Senin, 29 November 2010

sego segawe, sudahkah?

Jogjakarta merupakan kota yang memiliki seribu julukan. Kota pelajar, kota budaya, kota seniman, kota gudheg, kota wisata, bahkan kota sepeda karena memang dulu banyak masyarakat Jogja yang berlalu lalang di jalan dengan sepeda. Namun kini masihkah Jogja menyandang semua predikat itu, terutama Jogja sebagai kota sepeda. Lain dulu lain sekarang. Kini Jogja menjadi kota berpolusi akibat kendaraan bermotor yang tiap detiknya memadati jalanan kota Jogja. Kemacetan pun kian hari merajalela di setiap sudut kota. Disisi lain, Pemerintah kota Jogja pun tak mau berpangku tangan melihat demikian. Dicanangkanlah program SEGO SEGAWE sepeda kanggo sekolah  lan nyambut gawe. Namun niat baik tak selamanya mendapat tanggapan yang baik pula. Ternyata masyarakat belum dapat diajak untuk naik ke tangga kemuliaan. Gaya hidup masyarakat yang serba instan membuat masyarakat tak ingin “berlama-lama” menikmati nikmatnya indah perjalanan dengan “kereta angin”.

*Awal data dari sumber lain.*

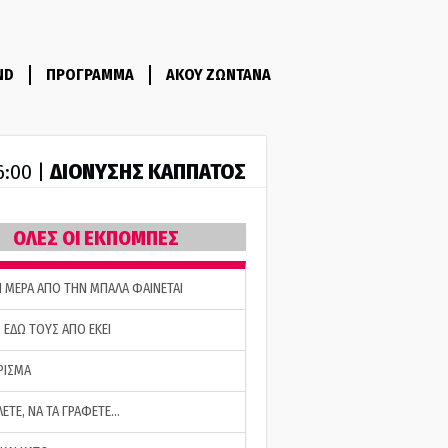
ND
ΠΡΟΓΡΑΜΜΑ
ΑΚΟΥ ΖΩΝΤΑΝΑ
ΔΙΟΝΥΣΗΣ ΚΑΠΠΑΤΟΣ
6:00 |
ΟΛΕΣ ΟΙ ΕΚΠΟΜΠΕΣ
Η ΜΕΡΑ ΑΠΟ ΤΗΝ ΜΠΑΛΑ ΦΑΙΝΕΤΑΙ
 ΕΔΩ ΤΟΥΣ ΑΠΟ ΕΚΕΙ
ΡΙΣΜΑ
ΛΕΤΕ, ΝΑ ΤΑ ΓΡΑΦΕΤΕ…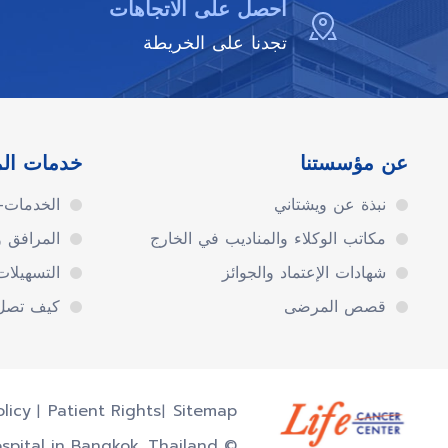
احصل على الاتجاهات
تجدنا على الخريطة
عن مؤسستنا
خدمات ال
نبذة عن ويشتاني
الخدمات-ا
مكاتب الوكلاء والمناديب في الخارج
المرافق 
شهادات الإعتماد والجوائز
التسهيلا
قصص المرضى
كيف تصل 
olicy
Patient Rights
Sitemap
© Vejthani Hospital | JCI Accredited International Hospital in Bangkok, Thailand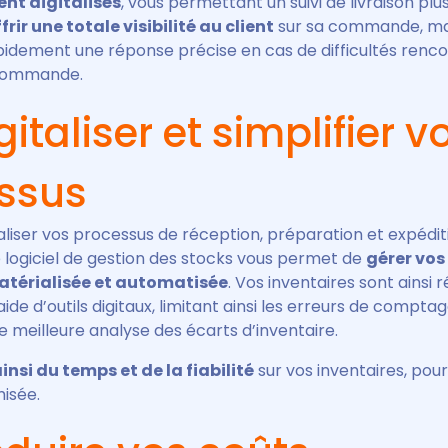
nt digitalisés
, vous permettant un suivi de livraison plus
frir une totale visibilité au client
sur sa commande, ma
pidement une réponse précise en cas de difficultés renco
 commande.
italiser et simplifier v
ssus
taliser vos processus de réception, préparation et expédit
logiciel de gestion des stocks vous permet de
gérer vos
térialisée et automatisée
. Vos inventaires sont ainsi 
aide d’outils digitaux, limitant ainsi les erreurs de compta
 meilleure analyse des écarts d’inventaire.
nsi du temps et de la fiabilité
sur vos inventaires, pou
isée.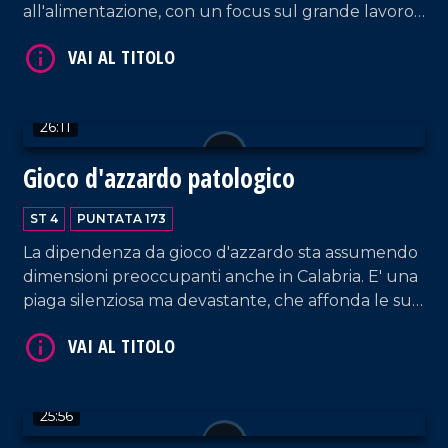
all'alimentazione, con un focus sul grande lavoro
che si sta portando avanti proprio in Calabria. Un
dialogo a più voci con il professor Giuseppe
Passarino, docente di Genetica e il professor Valter
VAI AL TITOLO
Longo che illustrerà gli obiettivi dello studio nella
26:11
nostra Regione.
Gioco d'azzardo patologico
ST 4
PUNTATA 173
La dipendenza da gioco d'azzardo sta assumendo
dimensioni preoccupanti anche in Calabria. E' una
piaga silenziosa ma devastante, che affonda le sue
VAI AL TITOLO
radici nella fragilità sociale e personale. Ospite in
studio il dottore Roberto Calabria, direttore del
Ser.D dell'Asp di Cosenza, punto di riferimento
nella lotta contro le dipendenze.
25:56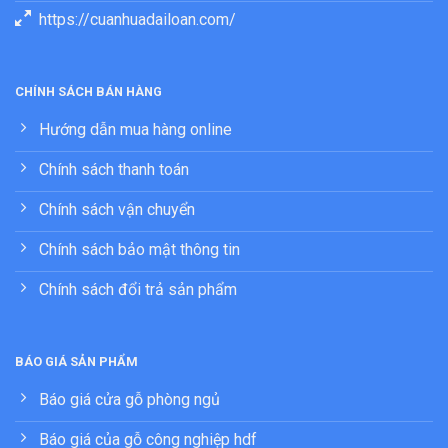
https://cuanhuadailoan.com/
CHÍNH SÁCH BÁN HÀNG
Hướng dẫn mua hàng online
Chính sách thanh toán
Chính sách vận chuyển
Chính sách bảo mật thông tin
Chính sách đổi trả sản phẩm
BÁO GIÁ SẢN PHẨM
Báo giá cửa gỗ phòng ngủ
Báo giá của gỗ công nghiệp hdf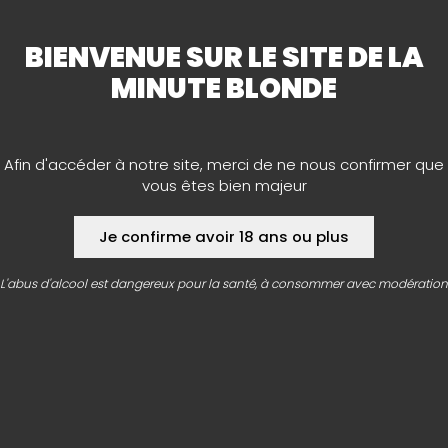
BIENVENUE SUR LE SITE DE LA
MINUTE BLONDE
Afin d'accéder à notre site, merci de ne nous confirmer que
vous êtes bien majeur
Je confirme avoir 18 ans ou plus
L'abus d'alcool est dangereux pour la santé, à consommer avec modération
CONTACT
LA MINUTE BLONDE
Siège social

Namun bukan hanya masyarakat yang bersalah. Pemerintah juga belum optimal dalam menjalankan programnya. Jaminan pemerintah dalam sisi keselamatan belum optimal. Kurangnya sosialisasi savety dalam bersepeda di jalan raya. Alih-alih pemerintah membagikan helm sepeda untuk keseTak ada jaminan yang melindungi pengguna sepeda. Padahal para pengguna kendaraan bermotor, baik sepeda motor, mobil, truk, maupun bus sebagian besar sudah tak memiliki etika dalam berkendaraan. Apalagi kalau harus menyebrang jalan raya harus menunngu sampai sepi.

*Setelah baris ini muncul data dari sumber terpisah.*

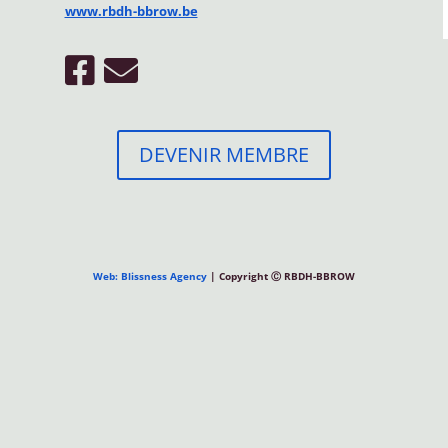
www.rbdh-bbrow.be
DEVENIR MEMBRE
Web: Blissness Agency
| Copyright Ⓒ RBDH-BBROW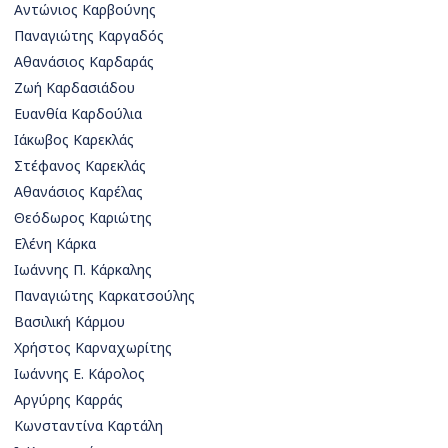
Αντώνιος Καρβούνης
Παναγιώτης Καργαδός
Αθανάσιος Καρδαράς
Ζωή Καρδασιάδου
Ευανθία Καρδούλια
Ιάκωβος Καρεκλάς
Στέφανος Καρεκλάς
Αθανάσιος Καρέλας
Θεόδωρος Καριώτης
Ελένη Κάρκα
Ιωάννης Π. Κάρκαλης
Παναγιώτης Καρκατσούλης
Βασιλική Κάρμου
Χρήστος Καρναχωρίτης
Ιωάννης Ε. Κάρολος
Αργύρης Καρράς
Κωνσταντίνα Καρτάλη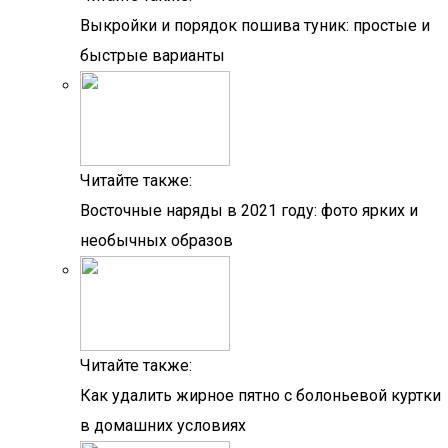
Выкройки и порядок пошива туник: простые и
быстрые варианты
Читайте также:
Восточные наряды в 2021 году: фото ярких и
необычных образов
Читайте также:
Как удалить жирное пятно с болоньевой куртки
в домашних условиях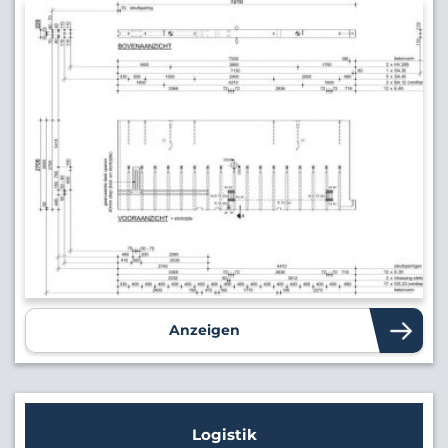
Anzeigen
Logistik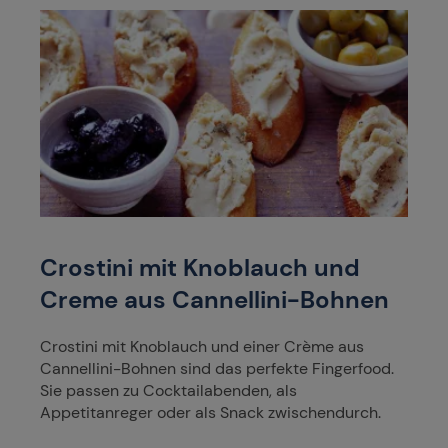
Crostini mit Knoblauch und
Creme aus Cannellini-Bohnen
Crostini mit Knoblauch und einer Crème aus
Cannellini-Bohnen sind das perfekte Fingerfood.
Sie passen zu Cocktailabenden, als
Appetitanreger oder als Snack zwischendurch.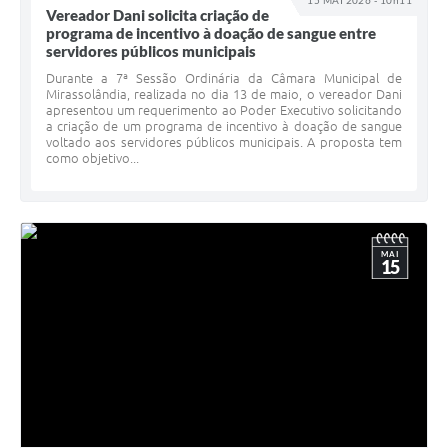
15 MAI 2026 - 10h11
Vereador Dani solicita criação de
programa de incentivo à doação de sangue entre
servidores públicos municipais
Durante a 7ª Sessão Ordinária da Câmara Municipal de
Mirassolândia, realizada no dia 13 de maio, o vereador Dani
apresentou um requerimento ao Poder Executivo solicitando
a criação de um programa de incentivo à doação de sangue
voltado aos servidores públicos municipais. A proposta tem
como objetivo...
MAI
15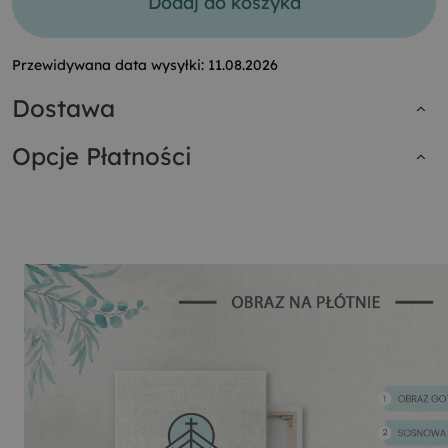
Dodaj do koszyka
Przewidywana data wysyłki:
11.08.2026
Dostawa
Opcje Płatności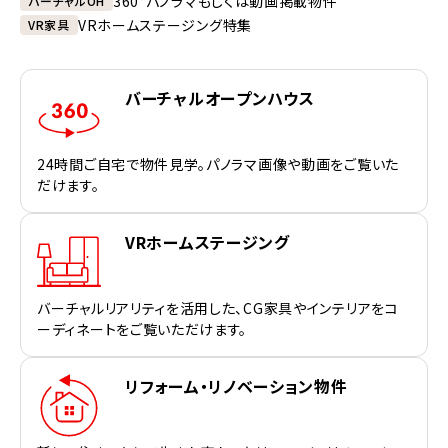
360°パノラマもしくは動画掲載物件
バーチャルOH
VRホームステージング特集
VR家具
バーチャルオープンハウス
24時間ご自宅で物件見学。パノラマ画像や動画をご覧いた
だけます。
VRホームステージング
バーチャルリアリティを活用した、CG家具やインテリアをコ
ーディネートをご覧いただけます。
リフォーム・リノベーション物件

Pemberian jatah tempat di jalan raya untuk pengendara sepeda dirasa masih jauh dari cukup. Sebaiknya pengguna sepeda mendapat jatah jalan raya yang lebih besar daripada yang sekarang. Mungkin para mahasiswa yang ngekosnya dekat kampus dianjurkan untuk bersepeda minimal 3 kali setiap pekan. Selain itu jalur sepeda berada di sebelah kanan karena jika tetap berada disebelah kiri, pengguna akan kesulitan untuk menyeberang jalan raya. Dengan berada di bagian tengah, maka tak perlu lagi berkeringat masyarakat untuk menunggu jalan yang ‘sepi’.
Selain itu, walaupun belum lama ini di tiap pertigaan atau perempatan ada tempat khusus sebagai tempat pengguna sepeda untuk berhenti menunggu hingga lampui merah. Efektifkah itu? Pada kenyataannya para pengguna sepeda tak selau berada di awal saat lampu ‘bangjo’ berganti warna menjadi merah. Sehingga mereka yang di akhir-akhir kesulitan untuk mendapatkan haknya berada di tempat khusus sepeda berhenti.
Ironinya, masih ada diskriminasi untuk pengguna sepeda. Misalnya di Malioboro atau tempat umum lainnya belum menyediakan area parker khusus yang layak untuk sepeda. Bahkan mungkin ada yang tidak menyediakan,. Sehingga pengendara sepeda mengalami kuang nyaman untuk bepergian dengan sepeda.
Memang serentetan masalah tersebut masih menjadi momok yang selalu menghantui pengendara sepeda di kota Jogja. Namun tak ada salahnya untuk mencoba menjadi pelopor untuk perubahan yang lebih baik. Menyelamatkan bumi dari ancaman polusi. Semoga dengan niat baik pemerintah membuka cakrawala peradaban masyarakat.